Try it -
The expected answer is the set of lines in the data below between the line holding "BBC’nin haberine göre, Hindistan’ın" and the line holding "технологического образования и", inclusive, written out exactly.

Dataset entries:
========
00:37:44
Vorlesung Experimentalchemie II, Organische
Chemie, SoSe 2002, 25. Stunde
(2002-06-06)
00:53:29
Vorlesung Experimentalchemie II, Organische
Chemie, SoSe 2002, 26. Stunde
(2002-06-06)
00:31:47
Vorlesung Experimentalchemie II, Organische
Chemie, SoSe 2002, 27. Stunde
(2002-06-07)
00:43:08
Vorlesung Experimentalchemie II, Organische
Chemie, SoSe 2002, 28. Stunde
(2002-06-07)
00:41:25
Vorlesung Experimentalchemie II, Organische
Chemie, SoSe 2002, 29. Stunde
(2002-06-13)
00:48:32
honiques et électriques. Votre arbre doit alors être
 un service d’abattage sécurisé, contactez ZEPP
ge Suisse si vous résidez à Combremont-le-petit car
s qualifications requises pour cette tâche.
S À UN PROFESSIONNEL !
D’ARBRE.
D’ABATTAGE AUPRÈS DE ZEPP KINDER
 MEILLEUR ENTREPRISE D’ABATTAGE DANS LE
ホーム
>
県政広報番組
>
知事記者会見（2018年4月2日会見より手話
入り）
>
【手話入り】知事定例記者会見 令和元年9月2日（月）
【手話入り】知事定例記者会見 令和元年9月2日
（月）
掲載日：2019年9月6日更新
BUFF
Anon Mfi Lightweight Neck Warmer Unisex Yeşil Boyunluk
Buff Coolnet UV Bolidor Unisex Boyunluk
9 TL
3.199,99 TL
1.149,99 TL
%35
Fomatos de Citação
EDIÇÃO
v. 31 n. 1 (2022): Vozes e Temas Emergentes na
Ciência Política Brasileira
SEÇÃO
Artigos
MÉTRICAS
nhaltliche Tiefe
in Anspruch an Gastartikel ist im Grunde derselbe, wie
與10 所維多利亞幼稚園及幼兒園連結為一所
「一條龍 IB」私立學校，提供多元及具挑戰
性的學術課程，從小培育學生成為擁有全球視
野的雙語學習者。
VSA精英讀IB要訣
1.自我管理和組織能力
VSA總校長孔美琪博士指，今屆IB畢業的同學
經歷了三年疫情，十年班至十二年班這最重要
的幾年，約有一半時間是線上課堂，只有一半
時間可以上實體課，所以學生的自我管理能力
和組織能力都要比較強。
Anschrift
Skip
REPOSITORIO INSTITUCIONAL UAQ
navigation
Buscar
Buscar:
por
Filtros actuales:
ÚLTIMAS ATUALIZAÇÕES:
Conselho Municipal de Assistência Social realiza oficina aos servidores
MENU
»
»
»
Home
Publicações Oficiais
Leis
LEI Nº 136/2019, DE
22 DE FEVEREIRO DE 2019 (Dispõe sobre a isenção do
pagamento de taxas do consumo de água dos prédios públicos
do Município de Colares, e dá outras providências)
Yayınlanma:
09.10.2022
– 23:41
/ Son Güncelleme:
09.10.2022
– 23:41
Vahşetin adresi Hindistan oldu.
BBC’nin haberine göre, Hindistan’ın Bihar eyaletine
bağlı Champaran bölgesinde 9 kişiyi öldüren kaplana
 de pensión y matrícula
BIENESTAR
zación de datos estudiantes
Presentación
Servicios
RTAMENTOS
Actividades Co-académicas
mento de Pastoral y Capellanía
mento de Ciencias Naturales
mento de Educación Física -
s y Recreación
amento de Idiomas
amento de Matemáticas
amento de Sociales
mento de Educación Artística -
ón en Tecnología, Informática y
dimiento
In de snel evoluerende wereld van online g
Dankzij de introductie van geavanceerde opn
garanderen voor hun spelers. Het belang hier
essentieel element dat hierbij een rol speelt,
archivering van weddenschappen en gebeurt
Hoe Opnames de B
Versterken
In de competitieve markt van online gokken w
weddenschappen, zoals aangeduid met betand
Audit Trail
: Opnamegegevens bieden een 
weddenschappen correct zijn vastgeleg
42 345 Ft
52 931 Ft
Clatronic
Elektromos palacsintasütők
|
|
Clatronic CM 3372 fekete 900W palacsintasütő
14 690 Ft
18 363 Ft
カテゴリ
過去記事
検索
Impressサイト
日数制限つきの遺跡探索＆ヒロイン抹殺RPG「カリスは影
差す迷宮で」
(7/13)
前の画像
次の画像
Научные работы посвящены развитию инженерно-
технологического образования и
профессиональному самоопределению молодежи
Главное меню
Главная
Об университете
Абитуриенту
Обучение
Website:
========
Response box -
BBC’nin haberine göre, Hindistan’ın Bihar eyaletine
bağlı Champaran bölgesinde 9 kişiyi öldüren kaplana
 de pensión y matrícula
BIENESTAR
zación de datos estudiantes
Presentación
Servicios
RTAMENTOS
Actividades Co-académicas
mento de Pastoral y Capellanía
mento de Ciencias Naturales
mento de Educación Física -
s y Recreación
amento de Idiomas
amento de Matemáticas
amento de Sociales
mento de Educación Artística -
ón en Tecnología, Informática y
dimiento
In de snel evoluerende wereld van online g
Dankzij de introductie van geavanceerde opn
garanderen voor hun spelers. Het belang hier
essentieel element dat hierbij een rol speelt,
archivering van weddenschappen en gebeurt
Hoe Opnames de B
Versterken
In de competitieve markt van online gokken w
weddenschappen, zoals aangeduid met betand
Audit Trail
: Opnamegegevens bieden een 
weddenschappen correct zijn vastgeleg
42 345 Ft
52 931 Ft
Clatronic
Elektromos palacsintasütők
|
|
Clatronic CM 3372 fekete 900W palacsintasütő
14 690 Ft
18 363 Ft
カテゴリ
過去記事
検索
Impressサイト
日数制限つきの遺跡探索＆ヒロイン抹殺RPG「カリスは影
差す迷宮で」
(7/13)
前の画像
次の画像
Научные работы посвящены развитию инженерно-
технологического образования и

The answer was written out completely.